Contador sufrió un cavernoma, un angioma cerebral, mientras bajaba un puerto en la Vuelta a Asturias de 2004. Podía haber muerto en el acto. Sobrevivió antes de sufrir un nuevo episodio. Se operó; entonces su único miedo no era la muerte, sino quedar afectado de por vida. Unos meses después ganaba su primera carrera en Australia. Como en el caso de Armstrong, como en el de todas las personas a las que la vida les ha hecho ver la línea tan fina que separa vida de muerte, hay un antes y un después. "Soy lo que soy porque he pasado por lo que he pasado". Será lo que sea, pero nunca será Armstrong.
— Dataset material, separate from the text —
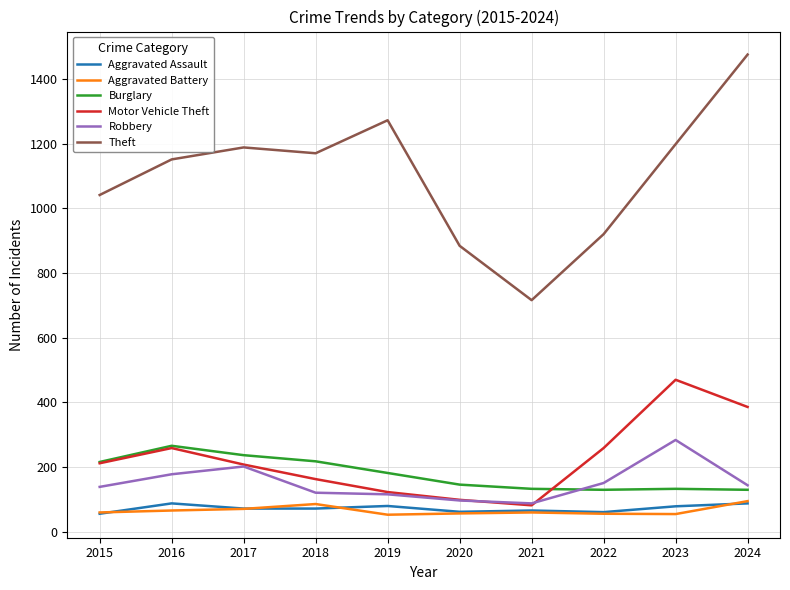

What is the difference between the Motor Vehicle Theft values at 2020 and 2016?

160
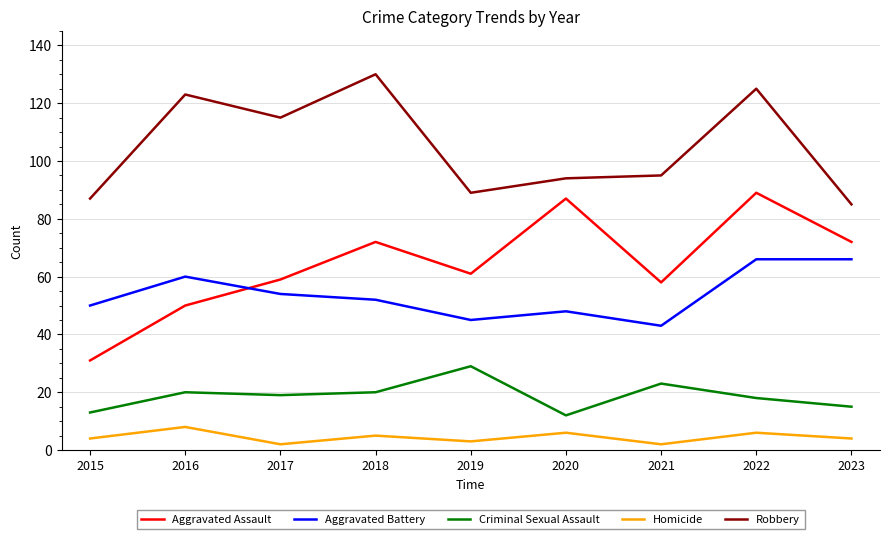

What is the sum of the Criminal Sexual Assault values at 2017 and 2018?

39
Nunca será como Armstrong.

Al chaval de Pinto le gusta salir a cazar. Y por eso, por poder meterse por todo tipo de caminos y porque es un coche donde caben las bicis, tiene un Audi Q7. Aunque también se está mercando un deportivo. Tiene tres hermanos, es de los de estar en casa, de salir a cenar o al cine... O, algunas tardes, de plantarse con los amigos en un circuito de karts. Y todavía se sorprende por la cantidad de ropa que le entrega el equipo. Él, que tenía que ahorrar semanas para comprarse unos guantes y sentirse el rey del pelotón.

El penúltimo viernes de septiembre, en Segovia, una hora después de terminar la etapa de la Vuelta, Contador está en el camión de control antidopaje. Enfrente, un centenar de aficionados esperan a que salga su chico. Contador, maillot huevo aún en las espaldas, con un bocadillo de jamón York en una mano y un rotulador en la otra, firma sin dejar de sonreír. Se convierte entonces en un hombre con una misión. Como Armstrong, que está dejando su vida por la lucha contra el cáncer. "Tengo la responsabilidad de intentar devolver a los jóvenes al ciclismo, de intentar devolverle la espectacularidad, la credibilidad. Calculo que seguiré hasta los 32 años, mientras tenga objetivos que conseguir".